Diffuse large B-cell lymphoma (DLBCL) is the most diagnosed non-Hodgkin lymphoma (NHL), accounting for up to one-third of cases. For many decades, R-CHOP (rituximab, cyclophosphamide, doxorubicin, vincristine, and prednisone) has been the standard first-line treatment approach for eligible patients in the first-line setting, resulting in long-term remissions in about two-thirds of patients. However, as our understanding of the biologic heterogeneity of this disease has advanced with the ability to perform more sophisticated molecular testing at diagnosis, researchers have been able to identify high-risk patient subtypes with suboptimal outcomes. While survival outcomes among low-risk patient subgroups are favorable with first-line immunochemotherapy, the majority of high-risk patients will experience relapse and often succumb to their disease.
Given the poor outcomes among patients with relapsed or refractory (R/R) DLBCL, there has been a massive research effort over the last decade to improve survival in this setting.

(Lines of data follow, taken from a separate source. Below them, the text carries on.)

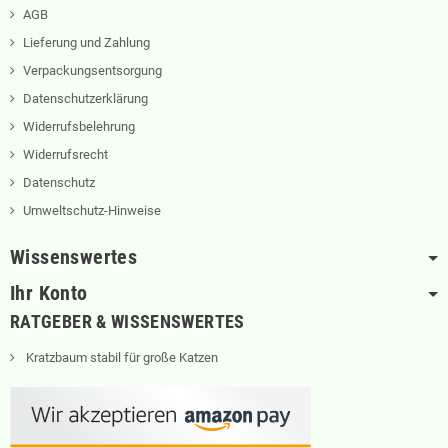
AGB
Lieferung und Zahlung
Verpackungsentsorgung
Datenschutzerklärung
Widerrufsbelehrung
Widerrufsrecht
Datenschutz
Umweltschutz-Hinweise
Wissenswertes
Ihr Konto
RATGEBER & WISSENSWERTES
Kratzbaum stabil für große Katzen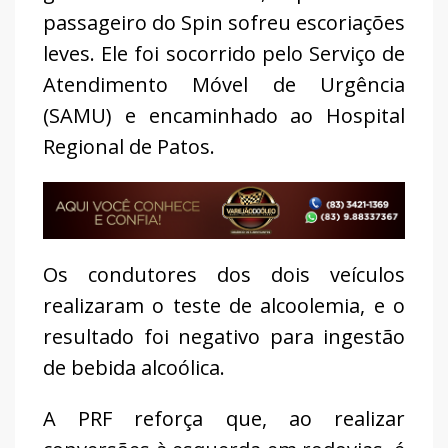
passageiro do Spin sofreu escoriações
leves. Ele foi socorrido pelo Serviço de
Atendimento Móvel de Urgência
(SAMU) e encaminhado ao Hospital
Regional de Patos.
Os condutores dos dois veículos
realizaram o teste de alcoolemia, e o
resultado foi negativo para ingestão
de bebida alcoólica.
A PRF reforça que, ao realizar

Many experts agree that the approval of chimeric antigen receptor (CAR) T-cell therapy was the first major victory in this uphill battle. First approved in October of 2017, axicabtagene ciloleucel was the first of the 3 currently available commercial CAR T-cell therapy constructs to be approved in the third-line setting for DLBCL. Compared to historical controls, CAR T-cell therapy is associated with significant improvement in patient survival with complete response (CR) rates of 40%-50% compared to <20% with standard salvage immunochemotherapy.
Following approval in the third-line setting, these agents were quickly expedited to second-line therapy with pivotal trials demonstrating superiority with CAR T-cell therapy in the second line compared to salvage immunochemotherapy followed by autologous stem cell transplant. In 2022 the ZUMA-7 study reported a 24-month event-free survival (EFS) of 41% with axicabtagene ciloleucel compared to 16% with standard of care, and the TRANSFORM study documented a median EFS not yet reached with lisocabtagene ciloleucel compared to 2.3 months with standard of care. Despite these drastic improvements in patient outcomes, more than half of patients will still fail CAR T-cell therapy and require further systemic therapy.
Thankfully, this year has seen even more advancement in the treatment landscape of R/R DLBCL with two new commercially approved agents in yet another novel therapeutic category: bispecific antibodies. The following is a description of the newest data leading to the latest approvals by the US Food and Drug Administration.
Bispecific antibodies (BsAbs) are an off-the-shelf product that activate endogenous immune cells by cotargeting both tumor antigens as well as host T cells or natural killer cells. Several different experimental agents with varying constructs are under active observation in a wide variety of both hematologic and solid malignancies. Specifically within the realm of B-cell NHL, however, this class of agents is extremely promising and possibly represents the next significant milestone in the treatment of lymphoma.
The toxicity profile of these agents has been reliably predictable in most early phase clinical studies and is related predominantly to T-cell overactivation. The most commonly reported adverse events consist of cytokine release syndrome (CRS) as well as neutropenia, anemia, and hypophosphatemia. While neurologic toxicity has been reported, the incidence is low, and the mechanism is thought to be different than that reported with CAR T-cell therapy given that BsAbs are not likely to cross the blood–brain barrier.